Question

A Driver is driving his car along a road as shown in figure. The driver makes sure that the speedometer reads exactly 40 km/h. What happens to the speed of the car from P to Q?

A. Speed remains constant
B. Speed first increases then decreases
C. Speed first decreases then increases
D. Nothing can be decided.

Answer 1

Hint: As we can see in figure, path from point P to point Q is straight and it is along the road. Speedometer reads the exact value of speed which is 40 km/h. We know that magnitude of velocity is a speed. Consider so even though direction of velocity is changing but magnitude of velocity will be the same, since the speedometer reads 40 km/h throughout point P to Q.

Complete step by step answer:
A driver is driving his car along the road. While driving, the driver makes sure that the speedometer reads exactly 40km/h. Now we need to find out the speed of the car from point P to point Q. We know that the velocity of a car is nothing but the rate of change of displacement with respect to time. In simple language, velocity shows that at what time, a car does displacement. Velocity has both magnitude and direction therefore velocity is a vector quantity. If we take magnitude of velocity, we get speed. That is, the magnitude of velocity is nothing but speed.
In this case a car is covering a 40 km distance within one hour time. The car driver also makes sure that the speedometer will not deflect i.e. will not change its reading other than 40 km/h. So no matter what is the direction of the car i.e. if velocity is changing its direction but between point P and point Q direction is always constant so speed as well as velocity both are constant.

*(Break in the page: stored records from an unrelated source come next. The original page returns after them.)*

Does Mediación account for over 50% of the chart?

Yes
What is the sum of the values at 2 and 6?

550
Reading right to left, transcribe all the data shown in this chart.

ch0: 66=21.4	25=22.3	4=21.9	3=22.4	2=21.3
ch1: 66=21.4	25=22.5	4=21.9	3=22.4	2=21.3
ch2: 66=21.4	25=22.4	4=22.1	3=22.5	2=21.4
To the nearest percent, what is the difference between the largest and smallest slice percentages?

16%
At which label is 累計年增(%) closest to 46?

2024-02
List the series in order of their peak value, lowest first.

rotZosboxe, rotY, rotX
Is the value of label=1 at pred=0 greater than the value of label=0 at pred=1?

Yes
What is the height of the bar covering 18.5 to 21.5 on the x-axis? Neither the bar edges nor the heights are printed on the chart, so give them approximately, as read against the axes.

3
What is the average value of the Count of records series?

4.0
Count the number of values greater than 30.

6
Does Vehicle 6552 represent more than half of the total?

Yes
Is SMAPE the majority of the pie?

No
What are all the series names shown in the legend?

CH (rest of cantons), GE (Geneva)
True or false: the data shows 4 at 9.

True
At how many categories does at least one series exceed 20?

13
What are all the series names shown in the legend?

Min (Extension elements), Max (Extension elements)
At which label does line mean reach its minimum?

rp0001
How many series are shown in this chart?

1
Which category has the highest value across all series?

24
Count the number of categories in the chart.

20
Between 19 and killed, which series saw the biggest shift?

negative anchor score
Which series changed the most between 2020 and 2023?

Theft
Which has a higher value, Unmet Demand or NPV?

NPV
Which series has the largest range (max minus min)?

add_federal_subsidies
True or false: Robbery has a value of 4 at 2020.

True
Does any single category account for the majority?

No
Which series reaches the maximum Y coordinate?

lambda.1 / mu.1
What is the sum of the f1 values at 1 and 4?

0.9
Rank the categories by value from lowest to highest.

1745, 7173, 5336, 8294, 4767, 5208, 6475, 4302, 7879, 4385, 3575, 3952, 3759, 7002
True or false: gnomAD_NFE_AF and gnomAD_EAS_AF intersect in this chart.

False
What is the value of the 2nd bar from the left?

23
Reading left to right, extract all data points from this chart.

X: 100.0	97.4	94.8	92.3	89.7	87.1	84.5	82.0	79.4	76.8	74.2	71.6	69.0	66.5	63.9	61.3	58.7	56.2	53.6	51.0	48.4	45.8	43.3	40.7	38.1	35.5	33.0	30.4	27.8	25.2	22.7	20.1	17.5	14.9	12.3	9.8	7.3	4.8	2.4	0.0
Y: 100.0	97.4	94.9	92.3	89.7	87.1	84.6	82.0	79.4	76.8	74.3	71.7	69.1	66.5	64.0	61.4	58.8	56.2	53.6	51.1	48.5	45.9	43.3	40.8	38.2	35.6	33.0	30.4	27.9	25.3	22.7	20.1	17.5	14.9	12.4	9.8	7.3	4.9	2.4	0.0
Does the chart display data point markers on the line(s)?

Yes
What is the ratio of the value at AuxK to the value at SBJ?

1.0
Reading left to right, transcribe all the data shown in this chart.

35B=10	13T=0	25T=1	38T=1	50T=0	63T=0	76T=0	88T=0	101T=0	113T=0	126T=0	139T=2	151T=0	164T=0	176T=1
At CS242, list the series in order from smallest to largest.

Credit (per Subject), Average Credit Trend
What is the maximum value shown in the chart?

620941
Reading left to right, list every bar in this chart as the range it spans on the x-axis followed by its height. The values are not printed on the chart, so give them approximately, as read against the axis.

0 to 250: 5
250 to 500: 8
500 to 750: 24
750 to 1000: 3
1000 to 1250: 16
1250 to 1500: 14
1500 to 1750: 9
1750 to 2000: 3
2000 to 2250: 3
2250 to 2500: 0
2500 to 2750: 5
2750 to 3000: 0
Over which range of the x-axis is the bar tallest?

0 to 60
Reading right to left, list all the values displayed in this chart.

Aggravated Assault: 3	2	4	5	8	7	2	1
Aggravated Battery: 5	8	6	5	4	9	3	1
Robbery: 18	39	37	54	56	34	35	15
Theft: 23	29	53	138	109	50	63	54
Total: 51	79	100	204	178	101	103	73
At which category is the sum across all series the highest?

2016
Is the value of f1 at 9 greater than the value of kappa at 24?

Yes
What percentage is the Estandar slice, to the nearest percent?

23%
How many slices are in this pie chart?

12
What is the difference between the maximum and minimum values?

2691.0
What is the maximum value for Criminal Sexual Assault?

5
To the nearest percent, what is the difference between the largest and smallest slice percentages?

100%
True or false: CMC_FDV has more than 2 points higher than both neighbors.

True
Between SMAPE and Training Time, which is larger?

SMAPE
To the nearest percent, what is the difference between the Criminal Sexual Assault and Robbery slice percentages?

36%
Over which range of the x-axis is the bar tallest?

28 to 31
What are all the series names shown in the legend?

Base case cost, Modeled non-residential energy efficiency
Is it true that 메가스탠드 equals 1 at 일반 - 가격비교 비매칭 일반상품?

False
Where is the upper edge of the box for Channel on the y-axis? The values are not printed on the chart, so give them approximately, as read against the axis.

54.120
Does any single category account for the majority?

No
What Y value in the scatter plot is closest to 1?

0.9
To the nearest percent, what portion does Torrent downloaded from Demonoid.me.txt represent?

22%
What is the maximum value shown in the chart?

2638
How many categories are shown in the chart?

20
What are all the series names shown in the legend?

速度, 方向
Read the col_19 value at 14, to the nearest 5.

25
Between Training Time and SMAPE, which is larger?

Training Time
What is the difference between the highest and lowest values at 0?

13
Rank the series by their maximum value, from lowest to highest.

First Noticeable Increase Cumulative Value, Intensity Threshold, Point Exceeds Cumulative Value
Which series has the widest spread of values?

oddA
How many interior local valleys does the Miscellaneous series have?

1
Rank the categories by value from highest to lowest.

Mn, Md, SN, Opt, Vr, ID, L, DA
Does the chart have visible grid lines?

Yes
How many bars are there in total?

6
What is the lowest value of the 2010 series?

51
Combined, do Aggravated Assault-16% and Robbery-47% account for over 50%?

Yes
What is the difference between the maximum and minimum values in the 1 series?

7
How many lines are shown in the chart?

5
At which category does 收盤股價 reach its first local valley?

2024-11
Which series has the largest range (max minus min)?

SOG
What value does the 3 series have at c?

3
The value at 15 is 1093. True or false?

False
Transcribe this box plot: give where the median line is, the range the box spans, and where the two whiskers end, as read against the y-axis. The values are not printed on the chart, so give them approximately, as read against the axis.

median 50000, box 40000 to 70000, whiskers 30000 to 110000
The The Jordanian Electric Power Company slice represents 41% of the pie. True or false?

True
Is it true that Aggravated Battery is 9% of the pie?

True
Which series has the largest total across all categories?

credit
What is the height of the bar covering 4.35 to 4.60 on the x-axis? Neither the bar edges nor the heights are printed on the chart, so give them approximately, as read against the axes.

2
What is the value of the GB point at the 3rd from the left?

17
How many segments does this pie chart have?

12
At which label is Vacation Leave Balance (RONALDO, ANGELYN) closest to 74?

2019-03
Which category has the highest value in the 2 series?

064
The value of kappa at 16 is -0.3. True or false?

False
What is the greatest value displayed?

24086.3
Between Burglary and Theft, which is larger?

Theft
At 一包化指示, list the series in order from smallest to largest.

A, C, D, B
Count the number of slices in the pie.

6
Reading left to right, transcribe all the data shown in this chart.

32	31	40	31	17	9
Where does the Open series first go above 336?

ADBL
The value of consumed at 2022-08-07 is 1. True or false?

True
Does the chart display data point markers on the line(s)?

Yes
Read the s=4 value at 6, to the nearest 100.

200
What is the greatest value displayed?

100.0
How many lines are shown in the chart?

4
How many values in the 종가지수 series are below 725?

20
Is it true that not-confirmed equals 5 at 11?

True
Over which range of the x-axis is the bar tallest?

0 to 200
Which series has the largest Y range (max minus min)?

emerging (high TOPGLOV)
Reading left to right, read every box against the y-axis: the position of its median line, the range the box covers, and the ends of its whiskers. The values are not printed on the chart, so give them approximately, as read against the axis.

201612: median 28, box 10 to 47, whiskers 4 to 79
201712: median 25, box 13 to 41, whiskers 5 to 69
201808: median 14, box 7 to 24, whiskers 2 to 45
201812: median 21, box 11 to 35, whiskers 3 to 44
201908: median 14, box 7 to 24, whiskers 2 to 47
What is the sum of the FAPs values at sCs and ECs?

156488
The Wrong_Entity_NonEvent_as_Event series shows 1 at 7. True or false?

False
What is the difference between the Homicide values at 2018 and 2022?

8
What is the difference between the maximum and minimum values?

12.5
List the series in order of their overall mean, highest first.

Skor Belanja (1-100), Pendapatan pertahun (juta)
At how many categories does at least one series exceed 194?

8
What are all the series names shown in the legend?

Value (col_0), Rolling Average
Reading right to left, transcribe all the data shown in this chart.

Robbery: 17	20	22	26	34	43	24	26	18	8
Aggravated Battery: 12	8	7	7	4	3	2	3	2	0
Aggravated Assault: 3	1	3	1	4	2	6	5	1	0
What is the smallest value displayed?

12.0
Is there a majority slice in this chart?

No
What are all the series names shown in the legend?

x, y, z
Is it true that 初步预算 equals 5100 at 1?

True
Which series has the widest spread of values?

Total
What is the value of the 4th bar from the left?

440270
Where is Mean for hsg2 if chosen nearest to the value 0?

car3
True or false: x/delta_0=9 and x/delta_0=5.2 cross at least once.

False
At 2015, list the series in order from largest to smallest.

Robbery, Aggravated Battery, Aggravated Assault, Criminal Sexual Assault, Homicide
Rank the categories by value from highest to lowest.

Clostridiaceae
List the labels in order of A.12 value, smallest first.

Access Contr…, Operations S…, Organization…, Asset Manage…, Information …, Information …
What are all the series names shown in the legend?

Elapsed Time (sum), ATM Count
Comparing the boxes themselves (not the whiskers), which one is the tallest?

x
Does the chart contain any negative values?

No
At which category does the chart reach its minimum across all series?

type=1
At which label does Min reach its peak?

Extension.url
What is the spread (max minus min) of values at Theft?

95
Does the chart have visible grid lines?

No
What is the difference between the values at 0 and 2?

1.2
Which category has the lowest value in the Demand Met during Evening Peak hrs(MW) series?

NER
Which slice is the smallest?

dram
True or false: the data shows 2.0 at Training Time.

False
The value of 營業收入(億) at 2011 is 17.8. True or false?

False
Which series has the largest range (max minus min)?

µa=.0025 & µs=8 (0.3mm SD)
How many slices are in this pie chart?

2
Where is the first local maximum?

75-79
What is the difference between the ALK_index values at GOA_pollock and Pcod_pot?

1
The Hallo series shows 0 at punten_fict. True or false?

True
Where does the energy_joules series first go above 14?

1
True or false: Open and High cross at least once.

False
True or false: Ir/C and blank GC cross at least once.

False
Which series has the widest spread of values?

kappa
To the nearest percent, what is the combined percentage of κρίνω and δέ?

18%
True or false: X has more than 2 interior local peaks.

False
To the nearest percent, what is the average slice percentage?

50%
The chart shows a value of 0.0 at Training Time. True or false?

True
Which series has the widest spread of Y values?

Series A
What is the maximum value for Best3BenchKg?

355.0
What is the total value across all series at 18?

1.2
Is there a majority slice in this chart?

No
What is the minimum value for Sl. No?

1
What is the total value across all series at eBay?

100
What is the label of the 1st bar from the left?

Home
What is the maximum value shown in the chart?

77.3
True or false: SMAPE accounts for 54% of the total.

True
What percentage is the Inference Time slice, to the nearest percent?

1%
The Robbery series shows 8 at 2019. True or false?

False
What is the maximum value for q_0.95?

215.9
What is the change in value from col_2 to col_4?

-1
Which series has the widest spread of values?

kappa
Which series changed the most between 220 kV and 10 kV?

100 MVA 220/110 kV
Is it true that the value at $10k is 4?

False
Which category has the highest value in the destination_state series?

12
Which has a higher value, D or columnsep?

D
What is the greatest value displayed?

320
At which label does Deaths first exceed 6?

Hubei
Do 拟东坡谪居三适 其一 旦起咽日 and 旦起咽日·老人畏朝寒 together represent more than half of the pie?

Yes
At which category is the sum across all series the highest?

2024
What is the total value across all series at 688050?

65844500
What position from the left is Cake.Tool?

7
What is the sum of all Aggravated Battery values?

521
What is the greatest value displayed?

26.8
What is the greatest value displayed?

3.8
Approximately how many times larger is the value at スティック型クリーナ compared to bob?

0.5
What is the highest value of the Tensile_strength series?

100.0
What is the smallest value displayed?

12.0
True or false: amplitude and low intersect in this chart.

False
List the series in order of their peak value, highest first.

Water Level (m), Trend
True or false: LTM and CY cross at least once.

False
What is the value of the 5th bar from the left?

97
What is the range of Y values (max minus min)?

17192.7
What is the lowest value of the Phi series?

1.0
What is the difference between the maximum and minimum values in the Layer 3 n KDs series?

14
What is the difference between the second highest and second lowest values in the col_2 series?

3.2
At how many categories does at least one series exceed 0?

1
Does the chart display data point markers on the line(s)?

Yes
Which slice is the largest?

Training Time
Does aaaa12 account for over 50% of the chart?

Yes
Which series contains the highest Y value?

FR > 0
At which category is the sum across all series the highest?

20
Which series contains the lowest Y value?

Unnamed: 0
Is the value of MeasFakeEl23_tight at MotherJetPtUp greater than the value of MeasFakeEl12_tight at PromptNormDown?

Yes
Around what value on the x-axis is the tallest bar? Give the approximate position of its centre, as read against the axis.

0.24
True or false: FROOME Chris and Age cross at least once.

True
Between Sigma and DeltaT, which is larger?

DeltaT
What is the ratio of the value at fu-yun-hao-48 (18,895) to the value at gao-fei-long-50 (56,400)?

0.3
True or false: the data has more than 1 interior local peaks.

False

So, the correct answer is “Option A”.

Additional Information: When a car is moving along A curved road, it is performing a circular motion, since the curved road seems like an arc of a circle. Centripetal force is necessary force for circular motion. In absence of centripetal force the car would move along a tangent and circular motion is not possible.

Note: In this path along the point P and point Q is straight but the path from P to point R is curved. So we need to use the concept of banking on the road. And velocity given in this case is given as $v=\sqrt{\mu rg}$. Consider If the velocity exceeds this then $v=\sqrt{\mu rg}$, the car will be thrown off. Therefore we can say this is a safety speed or velocity with which or will turn smoothly.